Heiner Brand: „Ich bin vor vierzig Jahren als Spieler des VfL Gummersbach das erste Mal mit dem isländischen Handball in Kontakt gekommen. Damals haben wir im Europapokal gegen Valur Reykjavik gespielt. Handball hat in Island eine sehr große Bedeutung, es ist die Sportart überhaupt. Auf der Insel gibt es einen sehr langen Winter, der Sport findet viel in Hallen statt. Ansonsten gibt es dort nicht so viele Freizeitmöglichkeiten. Hinzu kommt, dass sich fast alles in und um Reykjavik abspielt, die Entfernungen zu den Sporthallen gering sind. Ich habe einmal in den Ferien erlebt, dass dort morgens um 6 Uhr 25 Kinder zum Handballtraining in der Sporthalle standen. Um 8 Uhr und um 10 Uhr fand das gleiche Prozedere dann noch einmal statt. Insgesamt scheint es mir so zu sein, dass die Isländischen Kinder und Jugendlichen nicht so verwöhnt sind, die Ablenkung durch Medien und andere Freizeitbeschäftigungen nicht so stark gegeben ist, somit die Dropout-Gefahr im Sport und im Speziellen im Handball nicht so stark ausgeprägt ist. Isländische Nachwuchstalente sind enorm motiviert und haben das Ziel, Profi im Ausland zu werden. Nach ihrer aktiven Karriere in den europäischen Ligen finden viele Spieler den Weg wieder zurück auf die Insel und geben dort ihr Handballwissen als Trainer weiter.“

Wieso schaffen so viele Handballer aus Island den Sprung in die europäischen Profivereine?
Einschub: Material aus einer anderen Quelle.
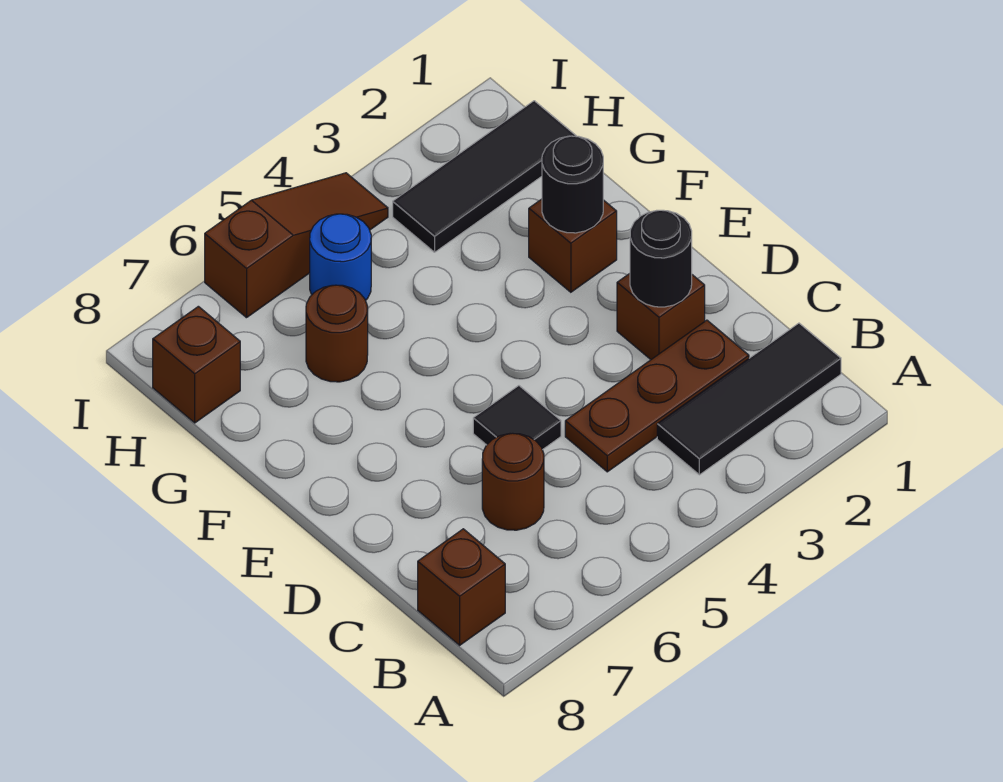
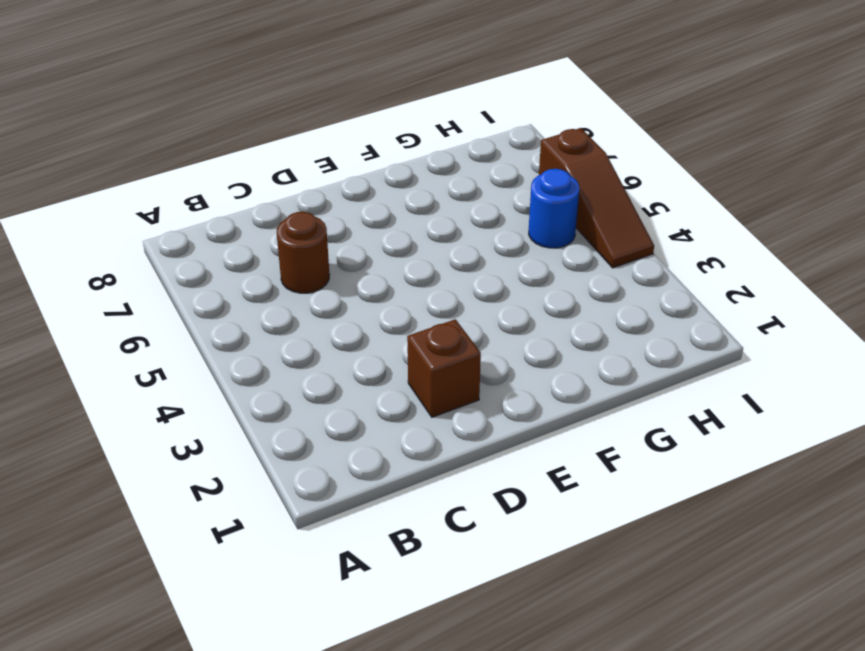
none -> black 1x3 tile [657,323,841,475]
none -> brown 1x1 brick [418,529,505,645]
none -> brown 1x3 plate [565,320,749,472]

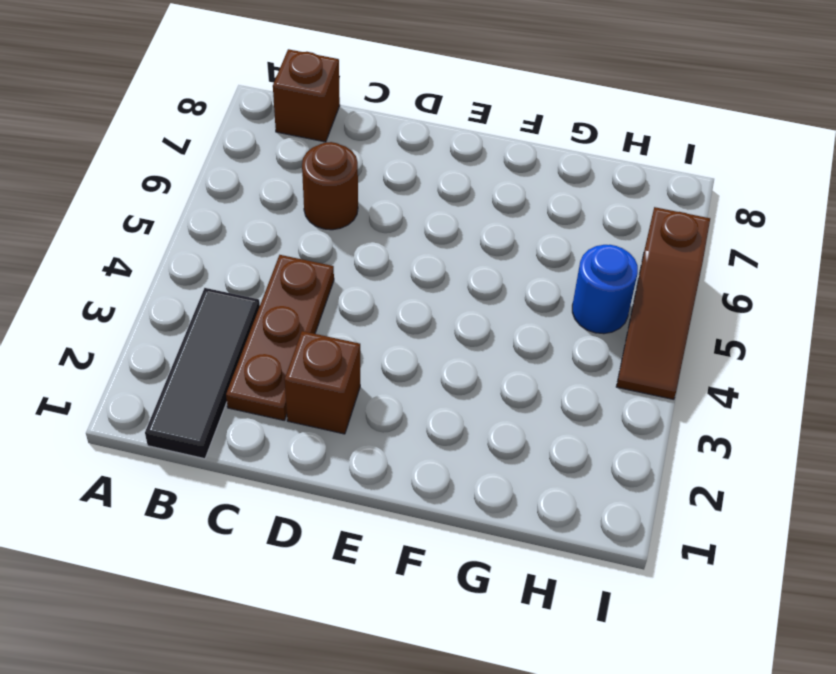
none -> black 1x1 tile [473,386,561,450]
none -> brown 1x1 brick [529,199,617,292]
none -> brown 1x1 round brick [306,285,368,382]

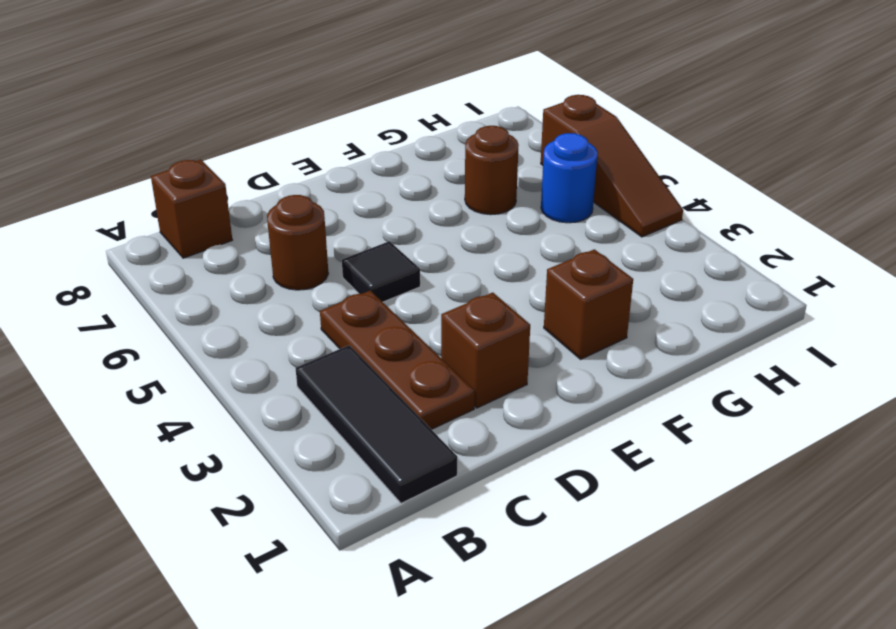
none -> black 1x3 tile [393,101,576,252]
none -> brown 1x1 brick [153,306,240,423]
none -> black 1x1 round brick [630,210,692,307]

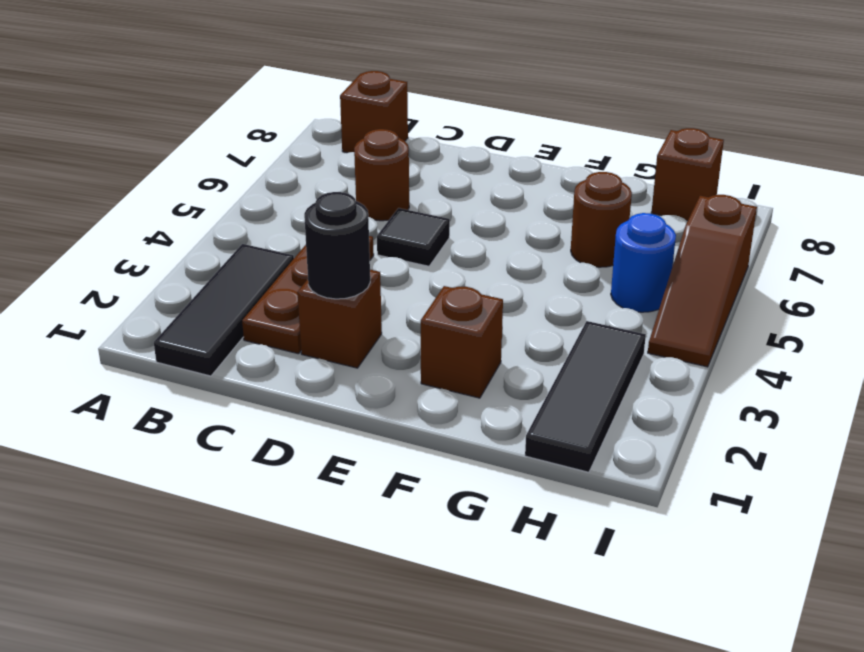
none -> black 1x1 round brick [542,136,603,233]

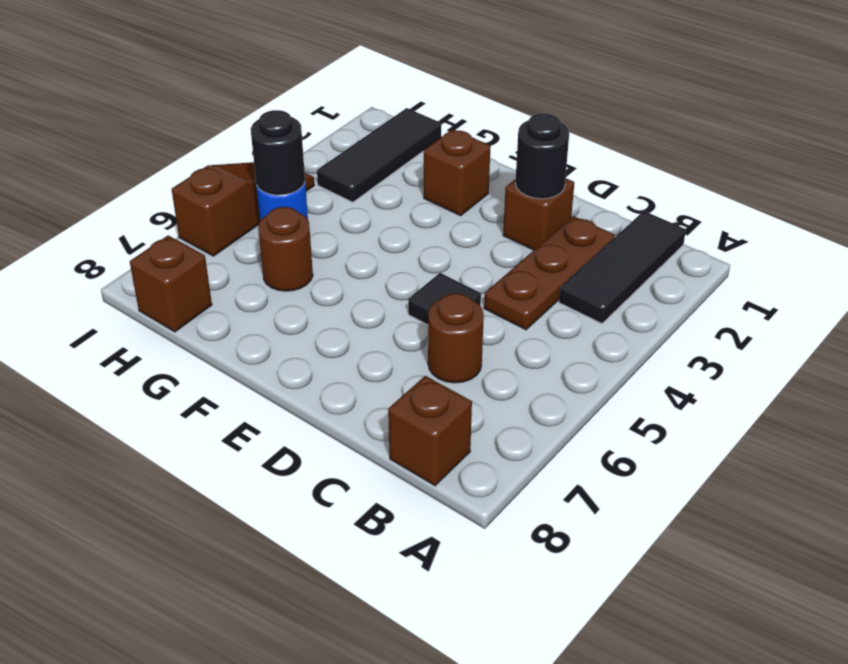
black 1x1 round brick [251,110,305,195] -> black 1x1 round brick moved to [542,136,603,233]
Was zeichnet die isländischen Spieler aus?
Heiner Brand: „Ich finde, dass isländische Handballer im Allgemeinen über einen guten Charakter verfügen und eine positive Einstellung zum Sport zeigen. Mit Ólafur Stefánsson und Aron Pálmarsson verfügt Island über zwei außergewöhnliche Spieler. Doch dazu gehört auch ein wenig Glück. Die handballerische Ausbildung auf der Insel ist solide und gut, aber nicht besser als die unserer DHB-Junioren. Der entscheidende Unterschied ist, dass die Talente aber deutlich früher und schneller den Weg in den Senioren-Bereich finden und in jungen Jahren fester Bestandteil in der 1. isländischen Liga sind. Um dann den Sprung auf das europäische Festland zu wagen. Viele isländische Handballer verfügen über viel internationale Erfahrung, die insgesamt den Handball auf der Insel wiederum positiv beeinflusst.“

Was kann der deutsche vom isländischen Handball lernen?
Heiner Brand: „Die Systeme lassen sich schwer vergleichen, da es in den beiden Ländern total unterschiedliche Voraussetzungen gibt. Auf Island gibt es nur Amateurvereine bis in die 1. Liga, bei uns gibt es die Profivereine in der HBL und teilweise auch in der 2. Liga. Die deutschen Vereine haben oft bessere Voraussetzungen, verspüren aber auch enormen Druck, sich platzieren zu müssen. Da müssen Talente häufig hinten anstehen für den kurzfristigen Erfolg mit gestandenen Spielern aus dem Ausland. Wir müssen in der Bundesliga wieder mehr mit jungen Spielern arbeiten und sie fördern und fordern.“

Herr Brand, vielen Dank für das Gespräch.